A large cat with leopard-like spots caused alarm when it was spotted in a back garden in London yesterday (26 May), according to the BBC.
Firearms officers and an animal expert were called to the scene, and a resident’s garden was sealed off.
The expert concluded the cat was a hybrid - a cross between a domestic cat and a Savannah breed.
But what is a Savannah cat, are they legal - and what are the rules around owning big cats in the UK?
What is a Savannah cat?
Tall, lean and graceful with a spotted pattern, a Savannah cat is a cross between a domestic cat and a Serval, a wild African cat.
They are around 33 - 38cm in length, and can weigh 7–15 pounds (3.2–6.8 kg), making them the largest domestic breed.
However, their size depends on which generation they are and first generation male cats tend to be the largest.
Active, curious and sociable, Savannah cats require lots of interaction with their humans and might not be suitable for everyone - especially families with small children.
They tend to live for around 15 - 20 years, and a kitten can cost between £800 and £16,000 depending on the breed.
Are Savannah cats legal in the UK?
In the UK, it is legal to own Savannah cats in most cases, but it depends on the generation of the cat.
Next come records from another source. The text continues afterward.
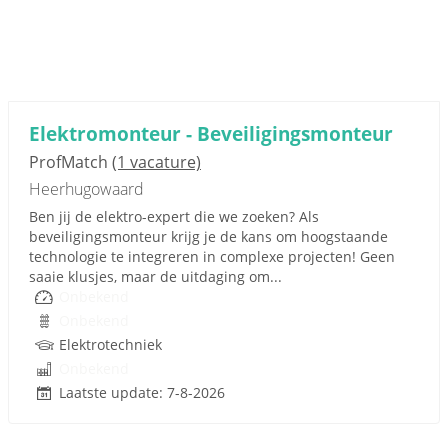
Elektromonteur - Beveiligingsmonteur
ProfMatch
(1 vacature)
Heerhugowaard
Ben jij de elektro-expert die we zoeken? Als
beveiligingsmonteur krijg je de kans om hoogstaande
technologie te integreren in complexe projecten! Geen
saaie klusjes, maar de uitdaging om...
Onbekend
Onbekend
Elektrotechniek
Onbekend
Laatste update: 7-8-2026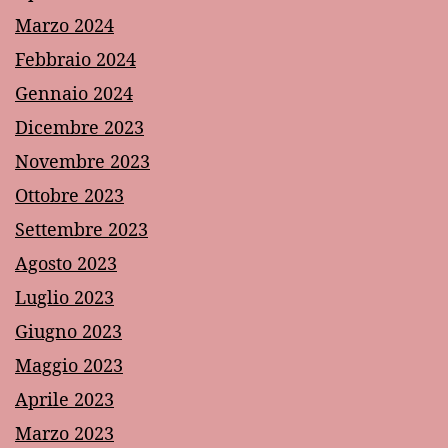
Marzo 2024
Febbraio 2024
Gennaio 2024
Dicembre 2023
Novembre 2023
Ottobre 2023
Settembre 2023
Agosto 2023
Luglio 2023
Giugno 2023
Maggio 2023
Aprile 2023
Marzo 2023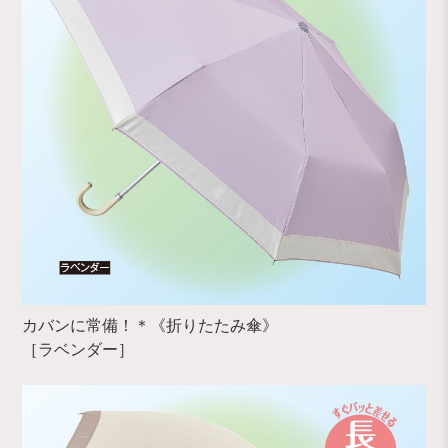
カバンに常備！＊《折りたたみ傘》
［ラベンダー］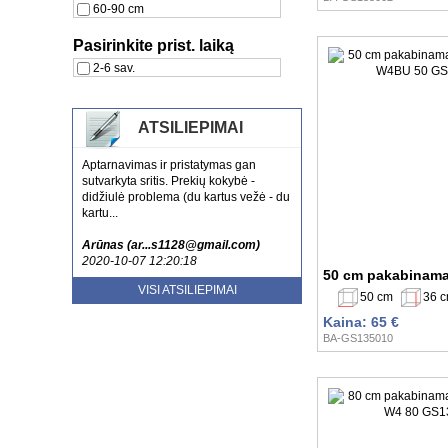
60-90 cm
Pasirinkite prist. laiką
2-6 sav.
ATSILIEPIMAI
Aptarnavimas ir pristatymas gan
sutvarkyta sritis. Prekių kokybė -
didžiulė problema (du kartus vežė - du
kartu...
Arūnas (ar...s1128@gmail.com)
2020-10-07 12:20:18
50 cm pakabinama
Esu patenkinta jusu aptarnavimu ir
VISI ATSILIEPIMAI
50 cm
36 
kokybe. Tikrai rekomenduoju
nenusivylsite....
Kaina: 65 €
BA-GS135010
Laura (sa...lute@gmail.com)
2020-10-20 13:52:59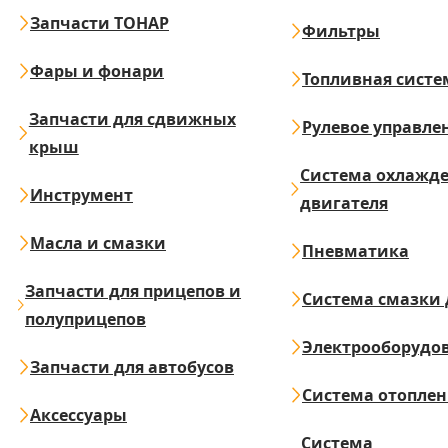
Запчасти ТОНАР
Фильтры
Фары и фонари
Топливная систе
Запчасти для сдвижных
Рулевое управле
крыш
Система охлажд
Инструмент
двигателя
Масла и смазки
Пневматика
Запчасти для прицепов и
Система смазки 
полуприцепов
Электрооборудо
Запчасти для автобусов
Система отопле
Аксессуары
Система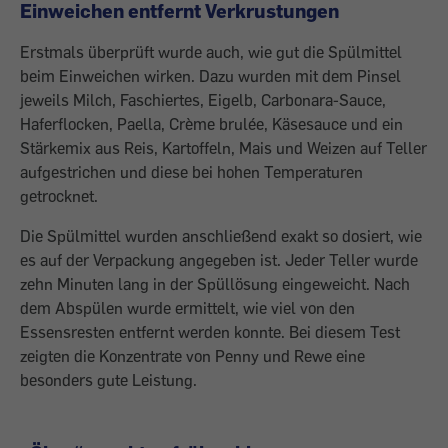
Einweichen entfernt Verkrustungen
Erstmals überprüft wurde auch, wie gut die Spülmittel
beim Einweichen wirken. Dazu wurden mit dem Pinsel
jeweils Milch, Faschiertes, Eigelb, Carbonara-Sauce,
Haferflocken, Paella, Crème brulée, Käsesauce und ein
Stärkemix aus Reis, Kartoffeln, Mais und Weizen auf Teller
aufgestrichen und diese bei hohen Temperaturen
getrocknet.
Die Spülmittel wurden anschließend exakt so dosiert, wie
es auf der Verpackung angegeben ist. Jeder Teller wurde
zehn Minuten lang in der Spüllösung eingeweicht. Nach
dem Abspülen wurde ermittelt, wie viel von den
Essensresten entfernt werden konnte. Bei diesem Test
zeigten die Konzentrate von Penny und Rewe eine
besonders gute Leistung.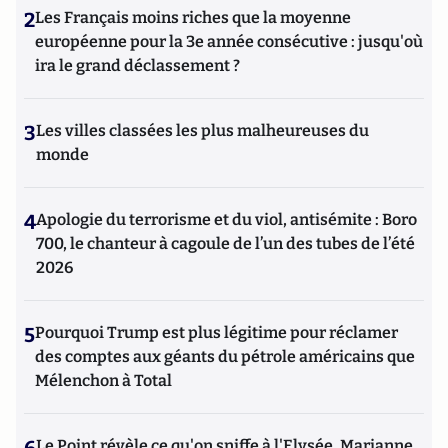
2
Les Français moins riches que la moyenne
européenne pour la 3e année consécutive : jusqu'où
ira le grand déclassement ?
3
Les villes classées les plus malheureuses du
monde
4
Apologie du terrorisme et du viol, antisémite : Boro
700, le chanteur à cagoule de l’un des tubes de l’été
2026
5
Pourquoi Trump est plus légitime pour réclamer
des comptes aux géants du pétrole américains que
Mélenchon à Total
Le Point révèle ce qu'on sniffe à l'Elysée, Marianne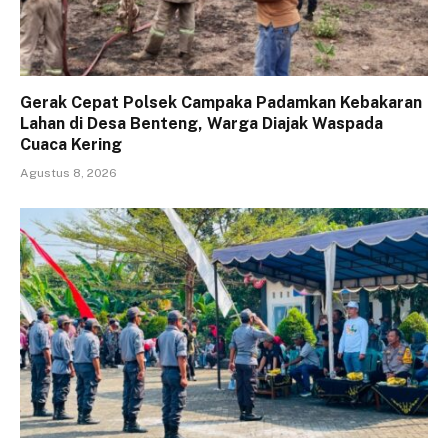
Gerak Cepat Polsek Campaka Padamkan Kebakaran
Lahan di Desa Benteng, Warga Diajak Waspada
Cuaca Kering
Agustus 8, 2026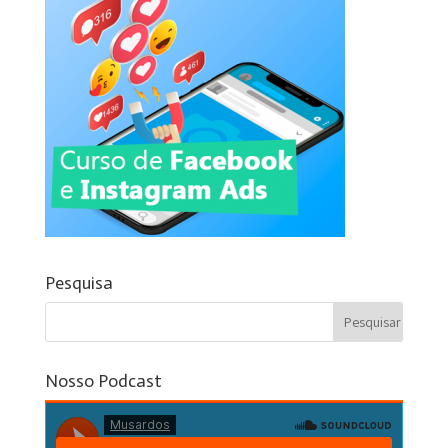
Pesquisa
Nosso Podcast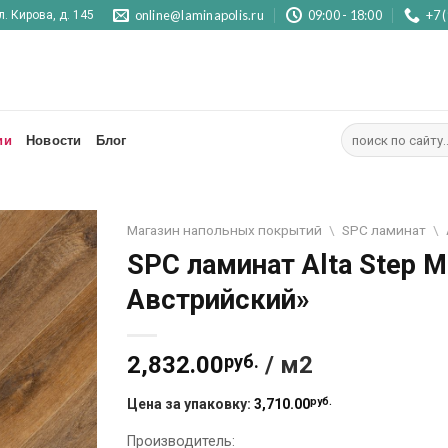
online@laminapolis.ru
09:00 - 18:00
+7 
л. Кирова, д. 145
Искать:
ии
Новости
Блог
Магазин напольных покрытий
\
SPC ламинат
\
SPC ламинат Alta Step 
Отложить
Австрийский»
2,832.00
руб.
/ м2
руб.
Цена за упаковку:
3,710.00
Производитель: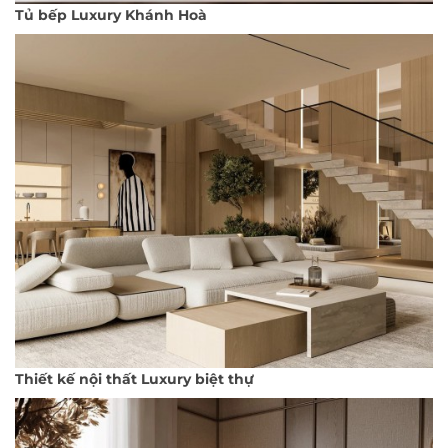
Tủ bếp Luxury Khánh Hoà
Thiết kế nội thất Luxury biệt thự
Each generation, ranging from F1 to F4, has a different percentage of African Serval in its genetics.
An F1 generation cat is the first cross between the wild African Serval and the domestic cat, and these are illegal to own in the UK without a Dangerous Wild Animal Licence, which most cat owners in the UK won’t be able to get.
However, cats that are further down the generations - from F2 to F4 - are legal to own in the UK.
What other exotic big cats are legal in the UK?
According to The Dangerous Wild Animals Act 1976, you are allowed to own wild animals in the UK, but you must obtain a licence for each animal you own, which is difficult to do for a regular cat owner.
You need a licence to own any of the following cats:
Bobcat Caracal Cheetah Jaguar Leopard Lion Lynx Ocelot Puma Serval Tiger
You can own any of these cats without a licence, as well as hybrid cats descended exclusively from any one or more of these species:
Wild cat Pallas cat Little spotted cat Geoffroy’s cat Kodkod Bay cat Sand cat Black-footed cat Rusty-spotted cat Domestic cat
Why are there big cat sightings in the UK?
There have been a number of reported big cat sightings around the UK.
Sightings around the British countryside are often reported as panthers, pumas or black cats.
Experts believe that it’s highly unlikely that there is a population of true big cats in the UK, especially a breeding population.
However, some individual animals have been found, such as the Eurasian lynx, and a puma which was captured alive in Scotland in 1980.
It’s believed that these were escaped or released pets that had been held illegally in the UK, and possibly released after the animals became too difficult to manage.
Some photos taken from a distance have also been discovered to be domestic cats, which appear to be larger than they actually are from far away.